田中和子の区議会レポート

縦割り行政型思考からの脱却

◇旧第五中学校の体育館整備をめぐって
 
 文京アカデミー推進調査特別委員会に旧第五中学校体育館の整備が報告された。耐震改修とバリアフリー対策を行い区民施設として開放する。具体的な施設内容、施設の名称等については新たな検討組織を立ち上げ、平成23年度に竣工予定である。旧第五中学校廃校後も近隣住民の災害時避難場所として体育館は使用されることになっている。しかし、新たな検討組織は庁内のメンバーだけで構成され、区民は含まれない。私は、運動施設としてのみならず、避難所としての整備も必要であることから、検討組織に近隣住民を加えることを求める質問を行った。
 驚いたことに、答弁に立ったアカデミー推進部長は「防災の話はアカデミーが責任を持つことではない」と言い切った。アカデミー推進調査特別委員会に防災関係の職員は出席していないが、体育館が地域で果たす役割を考えれば、防災課と協議をして整備を進めることは当然のことだ。部長の頭には、自分の仕事の範疇として体育館という建物はあっても区民は不在である。
 私の怒りは納まらず、体育館の運営管理に、指定管理者制度の導入を考えているなら、なおのこと避難所機能に不都合があってはならないことを問い質した。あわてた企画課長が「地域全体で改めて今後の検討の範疇にあると考える。近隣住民の声を聞き、説明もする」と答弁した。課を横断的に実施する仕事が増えている。「所管が違えば責任はない」では、区民に対する責任を果たしていない。


◇やまびこ荘のあり方をめぐって

 庁内に設けられた「強羅文の郷等あり方検討会」は、強羅文の郷と湯之谷やまびこ荘の今後のあり方についての中間のまとめを総務区民委員会に報告した。どちらの施設も、区民利用の減少と施設の老朽化、区の財政負担の重さを抱えている。
 強羅文の郷については、建物は廃止し、土地は貸付け、貸与の条件として、旅館業を前提とした継続的・優先的な区民利用を含めて検討することが報告された。

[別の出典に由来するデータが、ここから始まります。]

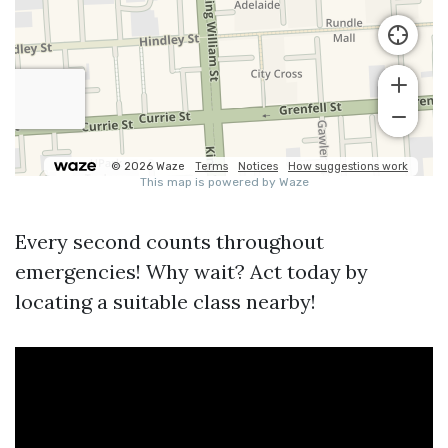
Every second counts throughout
emergencies! Why wait? Act today by
locating a suitable class nearby!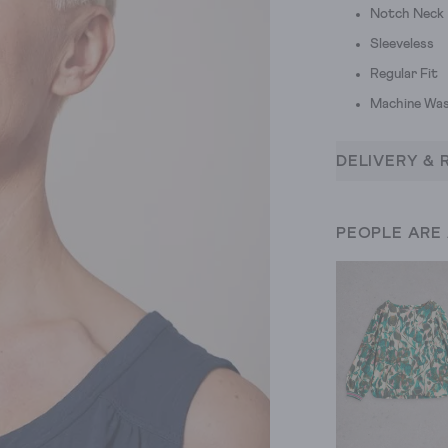
Notch Neck
Sleeveless
Regular Fit
Machine Was
DELIVERY & 
PEOPLE ARE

やまびこ荘については、民営化を図りたいが、土地の無償貸与を受けている魚沼市との協議が必要であること、民営化が困難なときは、施設の廃止も検討するが、魚沼市との交流事業は継続したいとしている。私はやまびこ荘を利用し、カーボンオフセット事業(二酸化炭素排出量削減のために植林を行う。加えて文京区の子どもたちが林業体験をする)を行うことを提案したが、区民部、総務部が中心で、資源環境部がメンバーにいない検討会は、このようなやまびこ荘の利用は考えてもいなかった。 
 すでに新宿区では伊那市に「新宿の森」を開設している。港区はあきる野市に森林整備をし、環境学習と二酸化炭素排出量の削減を目指している。
 先ず、施設廃止ありきではなく、所管を超えた知恵が出せない働き方は、区の組織の硬直化を示している。